Entrambi fanno riferimento alla nota con cui il presidente del Collegio dei revisori dei conti, Giuseppe Spizzico, aveva contestato la procedura con la quale gli altri due componenti l'organismo avevano espresso il parere sul rendiconto 2013 in sua assenza e, a suo dire, autoconvocandosi, autodeterminandosi ed esercitando, quindi una funzione foriera di gravi anomalie.

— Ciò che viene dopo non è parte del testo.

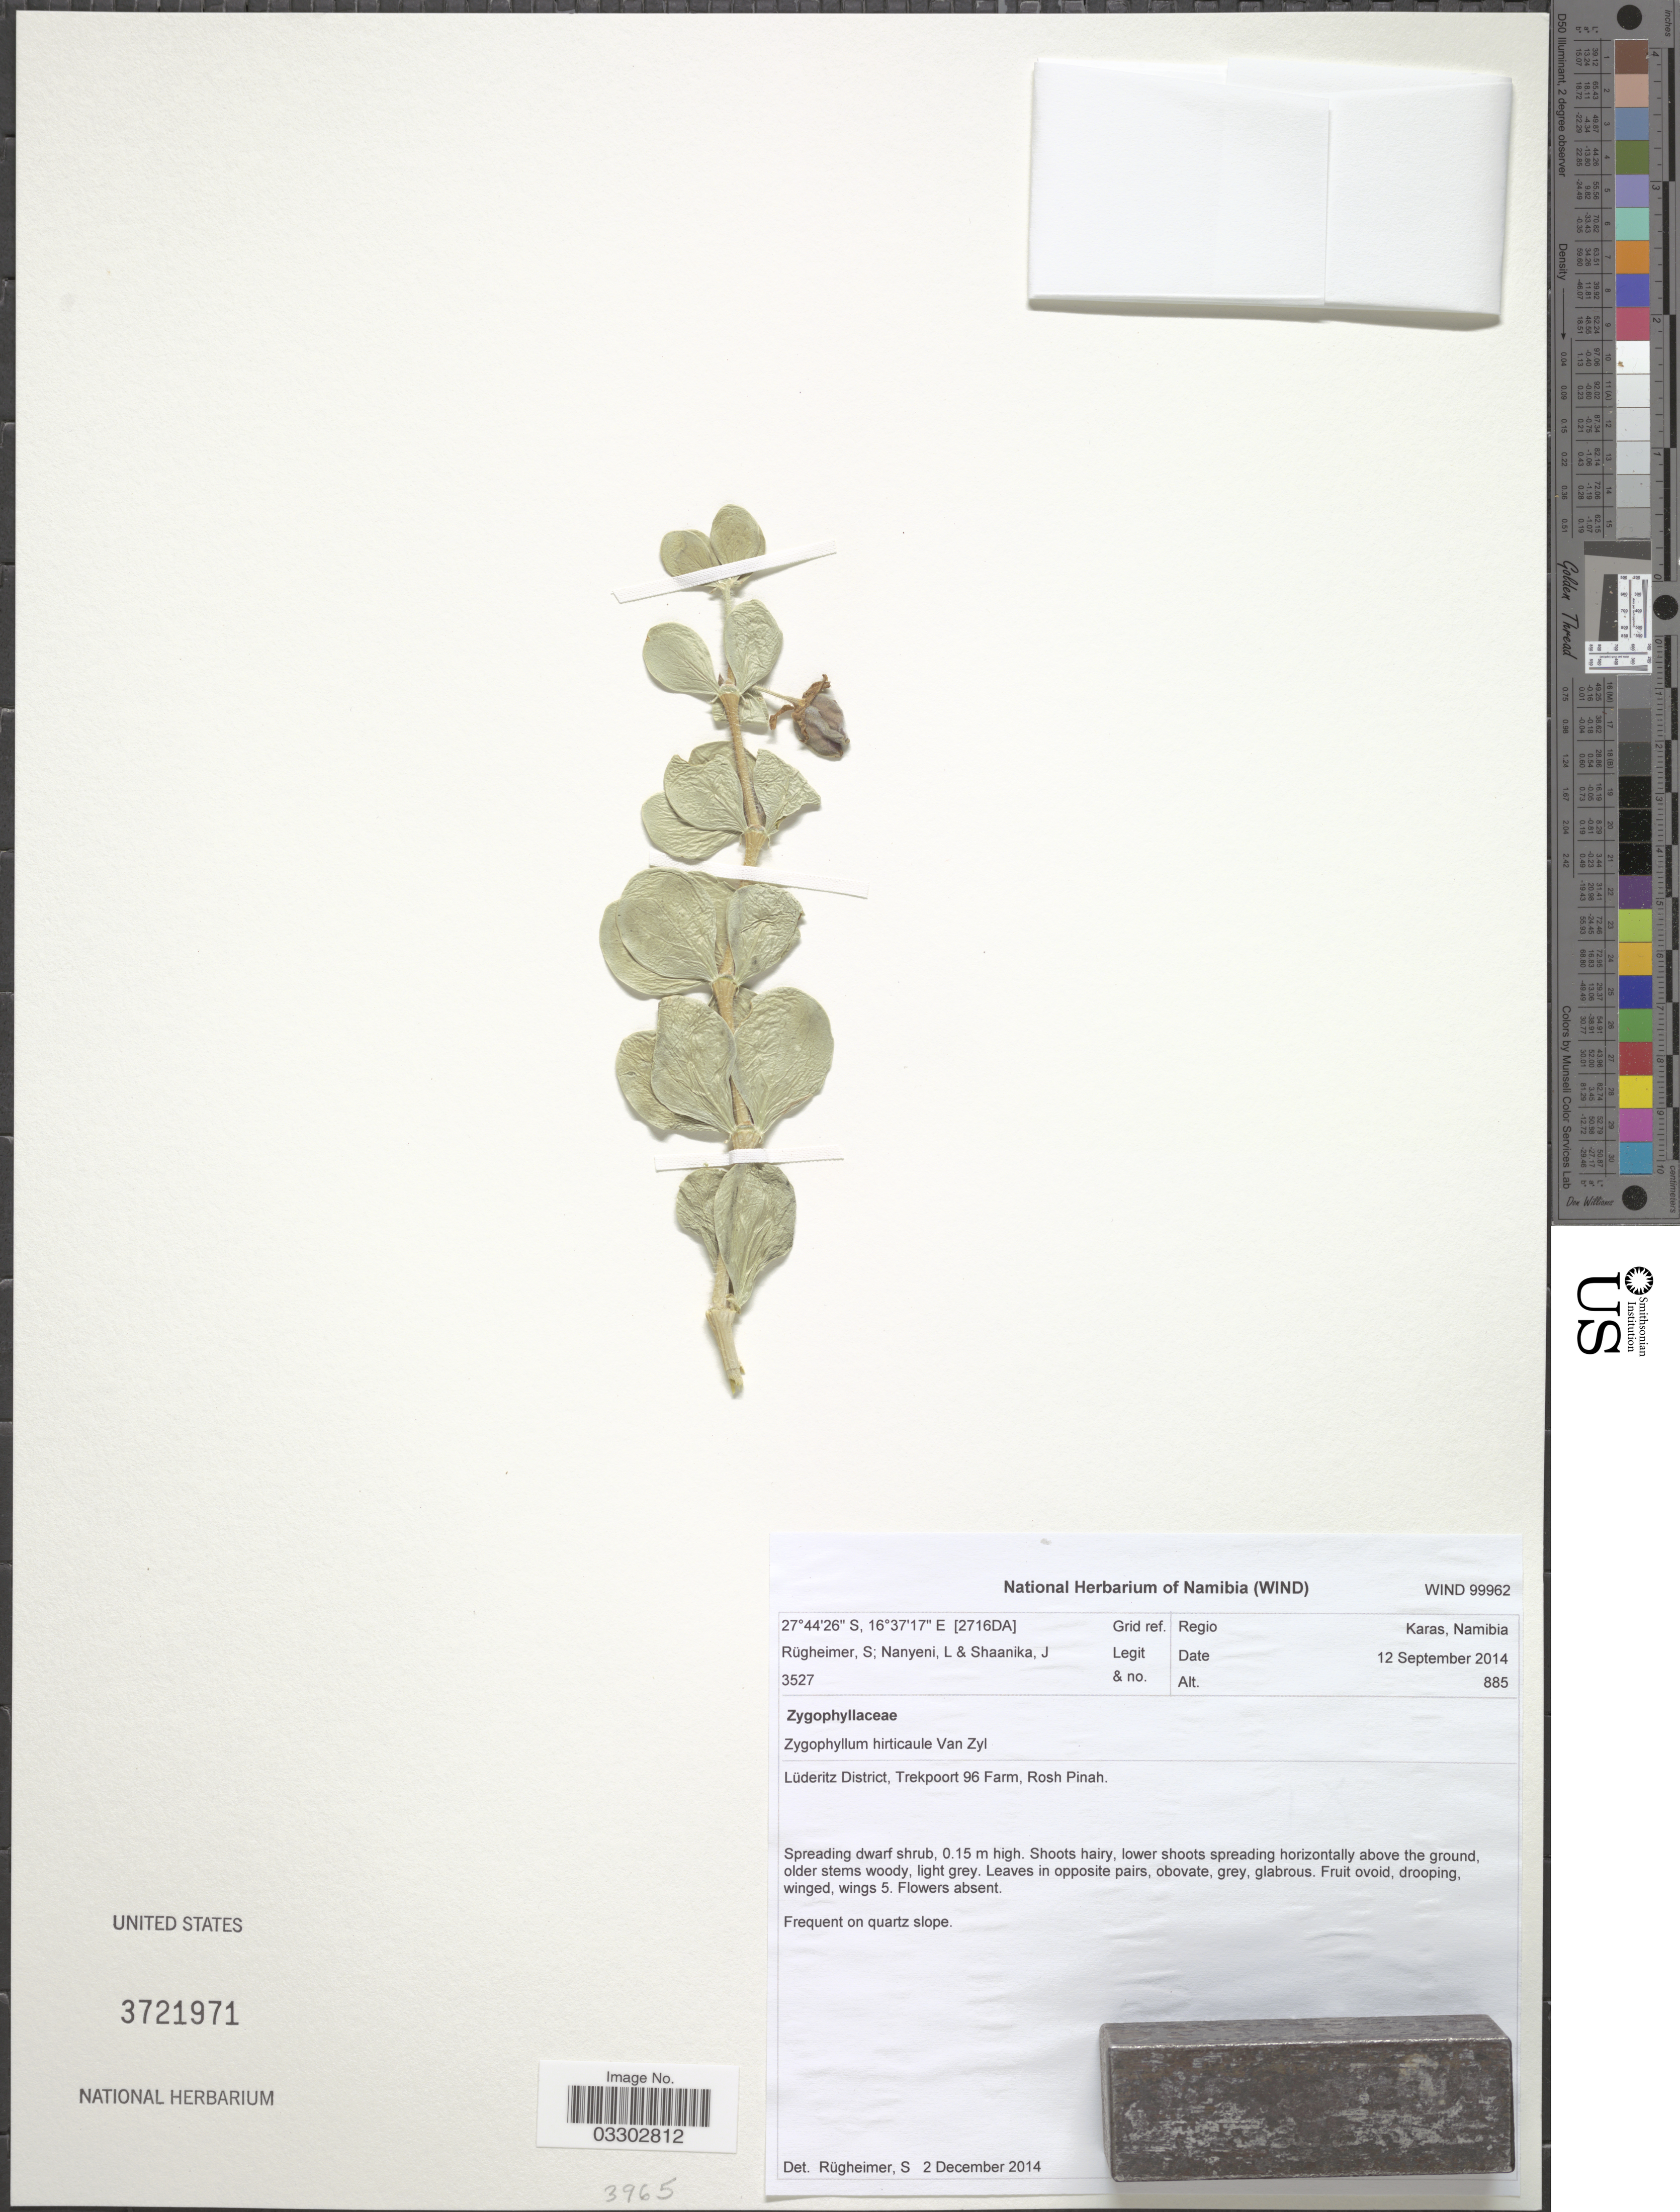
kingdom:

Il segretario generale, prendendo atto delle note rilasciate dal presidente del Collegio, a sua volta fa notare che "il parere trasmesso dagli altri due componenti può essere inficiato da invalidità. Infatti, il vigente regolamento di contabilità, che disciplina le sedute e deliberazioni del Collegio dei revisori, statuisce che il presidente del Collegio dei revisori convoca e presiede il collegio e stabilisce il lavoro per ciascuna seduta. Ciò posto, se vi è stata una violazione della norma regolamentare, così come rappresentata dal presidente del medesimo Collegio al fine di salvaguardare la legittimità degli atti e dei termini previsti per l'approvazione dei bilanci, occorre richiedere al presidente di riconvocare il collegio e rendere i pareri nei modi e termini richiesti".
Da qui, l'inevitabile slittamento della data di due settimane. Con le inevitaboli polemiche che ne deriveranno sulle eventuali, e finora non meglio precisste responsabilità di questa inedita pagina della storia politico amministrativa di Trani.